Speaking at the launch of the new “Creative Sector Tax Reliefs” hosted by the British Film Commission at BAFTA, Osborne told a packed audience of industry figures that they were part “of one of the most successful, exportable industries we have in a fiercely competitive global race.”
“It’s a massively important industry for the UK going forward,” the Chancellor stated of the creative industries. He suggested that the sector generated £36 billion a year to the British economy and employs 1.5 million people. Osborne also claimed that “one pound out of every ten” that the UK generates through exports is generated through the sector.
As was revealed, a year after they were first announced, the new tax reliefs for high end TV drama and animation are already in place. The reliefs have received EU State Aid approval and the The British Film Institute (BFI) is already issuing “letters of comfort” to UK producers aiming to use the new reliefs. (It’s likely to be August before the full legislation is in place and claims for tax relief can be submitted to HMRC.)
Osborne called the new tax reliefs (which follow on from the UK Film Tax Credit in 2006) as among “the most generous tax credits now available in the world.”
The Chancellor expressed his hope that video games will shortly also receive EU State Aid approval.
“For me, there were two moments of epiphany,” the Chancellor stated of just why he has chosen to throw his weight behind the new tax breaks. “The first was when I met Oli (Hyatt, the Chair of lobbying body UK Animation)…he made such a passionate case for why British animation was the best in the world,” Osborne stated.

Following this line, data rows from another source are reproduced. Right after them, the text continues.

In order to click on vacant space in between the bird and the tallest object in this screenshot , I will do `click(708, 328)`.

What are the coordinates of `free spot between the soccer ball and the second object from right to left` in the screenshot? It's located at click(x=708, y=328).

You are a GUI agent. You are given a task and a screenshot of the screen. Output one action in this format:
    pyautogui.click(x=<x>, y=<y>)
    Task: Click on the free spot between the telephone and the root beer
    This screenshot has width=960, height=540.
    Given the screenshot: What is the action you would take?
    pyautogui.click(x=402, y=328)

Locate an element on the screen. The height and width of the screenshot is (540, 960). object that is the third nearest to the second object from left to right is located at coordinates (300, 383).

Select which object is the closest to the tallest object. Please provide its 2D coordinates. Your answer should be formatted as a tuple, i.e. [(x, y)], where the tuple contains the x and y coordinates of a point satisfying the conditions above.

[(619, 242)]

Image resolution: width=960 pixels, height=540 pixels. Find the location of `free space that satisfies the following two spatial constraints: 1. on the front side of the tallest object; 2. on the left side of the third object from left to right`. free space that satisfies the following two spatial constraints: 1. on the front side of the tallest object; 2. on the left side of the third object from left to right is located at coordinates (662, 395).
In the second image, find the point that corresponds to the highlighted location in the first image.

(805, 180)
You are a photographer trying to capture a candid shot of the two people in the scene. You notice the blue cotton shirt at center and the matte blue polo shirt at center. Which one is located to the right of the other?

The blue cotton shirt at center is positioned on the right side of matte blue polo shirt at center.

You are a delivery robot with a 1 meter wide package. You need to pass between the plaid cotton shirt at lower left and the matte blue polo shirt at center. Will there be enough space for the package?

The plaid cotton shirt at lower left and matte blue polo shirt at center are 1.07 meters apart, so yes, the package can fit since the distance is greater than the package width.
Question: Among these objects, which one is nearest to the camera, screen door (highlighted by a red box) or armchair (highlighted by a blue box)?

Osborne’s second moment of epiphany came when he watched a UK-set TV drama (he didn’t reveal which) and realised from the end credits that it had been shot in Hungary.
“It struck me as crazy that we weren’t able to do something to change that.”
Osborne pointed to the strength of the creative sector throughout the UK - and not just in London and the south-east. “We need to see other parts of our country becoming more competitive and attracting private sector jobs. What’s fantastic about your industry is that so much of it happens throughout the country whether it’s animation in Bristol, video games in Dundee or, of course, (HBO drama) The Game Of Thrones in Northern Ireland.”
The Chancellor called on his audience tell their contacts round the world “the good news that the UK has now one of the most competitive tax regimes for the creative industries. This is the place to do your new hit TV show. This is the place to do your excellent animation. If we collectively send that message out to the world, the world will notice.”
Ed Vaizey MP, Minister for Culture, Communications and Creative Industries, speaking after The Chancellor, pointed out that 1000 films have now taken advantage of the film tax credit which has been worth £800 million over the last five years.
“Our Chancellor knows a good deal when he sees it…and we are it!” quipped Amanda Nevill, CEO of the BFI of the Government’s backing for tax breaks for the creative sector.
Chairing the event, Iain Smith, OBE, Chair, British Film Commission, hailed “the solid government support” now allowing the UK creative industries to flourish.